*** Opening of Page excerpt ***

CHAPTER 7
STATEMENT-LEVEL
CONTTROL STRUCTURE
- Two factors are
necessary to make the computations in programs flexible and powerful: some
means of selecting among alternative control flow paths (of statement
execution) and some means of causing the repeated execution of certain
collections of statements.
Statements that provide these kinds of capabilities are called control statements
- It was proven that all
algorithms that can be expressed by flowcharts can be coded in a
programming language with only two control statements: one of choosing
between two control flow paths and one for logically controlled
iterations.
- Writeability and
readability are very important.
All languages that have become very widely used contain more
control statements than the two that are minimally required, because writeability
is enhanced by a larger number of control statements.
- Control structure is a control statement
and the collection of statements whose execution it controls. Control structures should have single entries
and single exits.
COMPOUND STATEMENTS
- One feature that makes
control statement design easier is a method of forming statement
collections.
- Algol 60 introduced the
first statement collection structure, the compound statement:
begin
statement_1;
…
statement_n
end
- Compound statements
allow a collection of statements to be abstracted to a single statement –
which can be used to great advantage in control statement design. Data declarations can be added to the
beginning of a compound statement in several languages, making it a block.
- C, C++, and Java use
braces to delimit both compound statements and blocks.
SELECTION STATEMENTS
- Selection statements provides the means of
choosing between two or more execution paths in a program. They fall in two general categories,
two-way and n-way, or multiple selection.
Two-Way Selection Statements
- The simplest design
issue for two-way selectors is the type of expression that controls the
selector.
- All imperitative
languages include a single-way selector, in most cases as a sub-form of a
two-way selector
if(flag .ne. 1) go to 20
i = 1
j = 2
20
continue
if (Boolean expression) then
begin
statement _1;
…
statement-n
end
- Most of the languages
that followed Algol 60, including FORTRAN 77 and 90, provide a single-way
selectors that can select a compound statement or a sequence of
statements.
- Algol introduced the
first two-way selector:
if (Boolean expression)
then
statement
else
statement
Nesting
Selectors
if sum = 0 then
if count = 0 then
result := 0
else
result
:= 1
- The designers of Algol
60 chose to use syntax, rather than a rule, to connect else clauses. An if
statement is not allowed to be nested directly in a then clause. If an if must be nested in a then clause, it must be placed in
a compound statement.

*** Close of Page excerpt ***
*** Opening of Recorded information ***

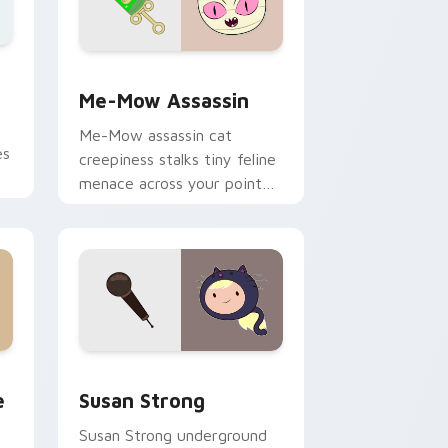
nd Windows
m cursor pack preview for Chrome, Edge and Windows
Me-Mow Assassin custom cursor pack preview for
Me-Mow Assassin
Me-Mow assassin cat
es
creepiness stalks tiny feline
menace across your pointer
r
with Jake vs Me-Mow
episode edge.
 and Windows
am custom cursor pack preview for Chrome, Edge and Windows
Susan Strong custom cursor pack preview for Chr
e
Susan Strong
Susan Strong underground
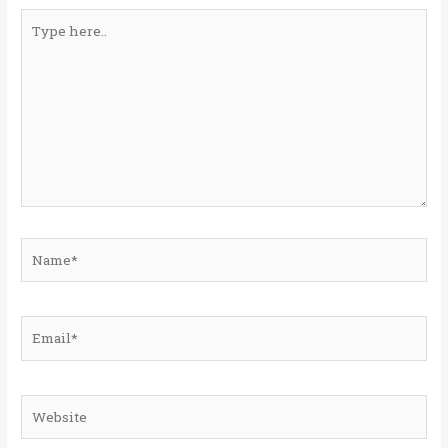
Type
here..
Name*
Email*
Website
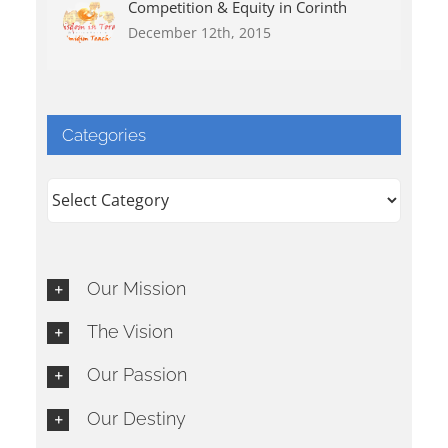
Competition & Equity in Corinth
December 12th, 2015
Categories
Categories
Our Mission
The Vision
Our Passion
Our Destiny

*** Close of Recorded information ***

What you will do |
- 1) Please summarize the control-structure notes in two sentences.
- 2) Resume the control-structure notes after their final sentence.

Outputs in order |
- 1) Control statements let programs select among alternative control flow paths and repeat collections of statements, and widely used languages include more than the two minimally required control statements because writeability is enhanced by a larger number of them. Algol 60 introduced the compound statement, which lets a collection of statements be abstracted to a single statement, and selection statements choose between two or more execution paths and fall into two-way and n-way categories.

- 2)
if sum = 0 then
begin
if count
= 0 then
result := 0
end
else
result := 1
MULTIPLE SELECTION
CONSTRUCTS
- The multiple selection construct
allows one of any number of statements or statement groups, it is a
generalization of a group. In
fact, a single-way and a two-way selectors can be built with a multiple
selector.
- Multiple selectors can
be build from two-way selectors and gotos, but the resulting structure is
difficult to write and read.
- FORTRAN’S three-way
selector, which is called an arithmetic IF, is a special case of multiple
selection statements. Because only
three or fewer statement collections can be selected.
IF (arithmetic
expression) N1, N2, N3
- The general form of
Hoare’s multiple selector:
case
integer_expression of
begin
statement_1;
…
statement-n
end
-- Pascal’s case
case expression of
constant_list_1:
statement_1:
…
constant_list_n:
statement_n
end
-- The C multiple selector
construct, switch, which also
appears i C++ and Java:
switch (expression)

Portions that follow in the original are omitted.